------ Supplied material ------
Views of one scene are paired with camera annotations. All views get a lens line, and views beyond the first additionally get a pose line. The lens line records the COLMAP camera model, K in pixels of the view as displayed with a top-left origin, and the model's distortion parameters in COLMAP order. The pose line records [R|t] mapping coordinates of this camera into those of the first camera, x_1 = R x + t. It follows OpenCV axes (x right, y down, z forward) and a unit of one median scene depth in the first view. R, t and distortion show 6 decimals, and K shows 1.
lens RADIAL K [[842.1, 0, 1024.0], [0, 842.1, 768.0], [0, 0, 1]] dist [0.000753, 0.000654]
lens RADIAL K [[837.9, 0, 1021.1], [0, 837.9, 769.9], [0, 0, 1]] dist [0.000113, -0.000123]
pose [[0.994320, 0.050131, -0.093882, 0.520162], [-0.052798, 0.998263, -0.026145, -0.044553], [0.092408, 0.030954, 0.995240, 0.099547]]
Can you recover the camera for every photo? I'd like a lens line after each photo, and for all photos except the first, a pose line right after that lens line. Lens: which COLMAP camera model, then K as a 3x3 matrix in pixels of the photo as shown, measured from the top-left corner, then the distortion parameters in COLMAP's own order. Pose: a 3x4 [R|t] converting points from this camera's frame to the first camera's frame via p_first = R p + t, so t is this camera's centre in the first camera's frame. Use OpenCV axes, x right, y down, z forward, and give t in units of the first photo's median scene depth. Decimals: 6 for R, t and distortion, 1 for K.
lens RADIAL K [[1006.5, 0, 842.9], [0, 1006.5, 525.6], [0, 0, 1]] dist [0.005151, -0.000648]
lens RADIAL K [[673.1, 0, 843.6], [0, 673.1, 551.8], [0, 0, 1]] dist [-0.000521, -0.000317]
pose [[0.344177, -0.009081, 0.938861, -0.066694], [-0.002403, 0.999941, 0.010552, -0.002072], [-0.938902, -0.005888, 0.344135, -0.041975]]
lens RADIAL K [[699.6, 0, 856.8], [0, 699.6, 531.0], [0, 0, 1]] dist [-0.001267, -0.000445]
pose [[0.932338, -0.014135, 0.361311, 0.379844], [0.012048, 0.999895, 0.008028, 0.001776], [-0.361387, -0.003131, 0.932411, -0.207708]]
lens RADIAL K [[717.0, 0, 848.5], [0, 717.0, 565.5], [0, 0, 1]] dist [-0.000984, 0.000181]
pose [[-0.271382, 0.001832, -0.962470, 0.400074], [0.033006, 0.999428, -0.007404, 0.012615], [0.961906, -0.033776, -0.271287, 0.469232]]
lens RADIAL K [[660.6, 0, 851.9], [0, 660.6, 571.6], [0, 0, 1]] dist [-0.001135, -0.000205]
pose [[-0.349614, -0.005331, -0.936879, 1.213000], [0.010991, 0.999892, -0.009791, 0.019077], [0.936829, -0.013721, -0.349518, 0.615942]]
------
_Problem statement_
Transcribe the material verbatim, beginning at the line that contains "Can you recover" and continuing through the final line of the material.

_Written solution_
Can you recover the camera for every photo? I'd like a lens line after each photo, and for all photos except the first, a pose line right after that lens line. Lens: which COLMAP camera model, then K as a 3x3 matrix in pixels of the photo as shown, measured from the top-left corner, then the distortion parameters in COLMAP's own order. Pose: a 3x4 [R|t] converting points from this camera's frame to the first camera's frame via p_first = R p + t, so t is this camera's centre in the first camera's frame. Use OpenCV axes, x right, y down, z forward, and give t in units of the first photo's median scene depth. Decimals: 6 for R, t and distortion, 1 for K.
lens RADIAL K [[1006.5, 0, 842.9], [0, 1006.5, 525.6], [0, 0, 1]] dist [0.005151, -0.000648]
lens RADIAL K [[673.1, 0, 843.6], [0, 673.1, 551.8], [0, 0, 1]] dist [-0.000521, -0.000317]
pose [[0.344177, -0.009081, 0.938861, -0.066694], [-0.002403, 0.999941, 0.010552, -0.002072], [-0.938902, -0.005888, 0.344135, -0.041975]]
lens RADIAL K [[699.6, 0, 856.8], [0, 699.6, 531.0], [0, 0, 1]] dist [-0.001267, -0.000445]
pose [[0.932338, -0.014135, 0.361311, 0.379844], [0.012048, 0.999895, 0.008028, 0.001776], [-0.361387, -0.003131, 0.932411, -0.207708]]
lens RADIAL K [[717.0, 0, 848.5], [0, 717.0, 565.5], [0, 0, 1]] dist [-0.000984, 0.000181]
pose [[-0.271382, 0.001832, -0.962470, 0.400074], [0.033006, 0.999428, -0.007404, 0.012615], [0.961906, -0.033776, -0.271287, 0.469232]]
lens RADIAL K [[660.6, 0, 851.9], [0, 660.6, 571.6], [0, 0, 1]] dist [-0.001135, -0.000205]
pose [[-0.349614, -0.005331, -0.936879, 1.213000], [0.010991, 0.999892, -0.009791, 0.019077], [0.936829, -0.013721, -0.349518, 0.615942]]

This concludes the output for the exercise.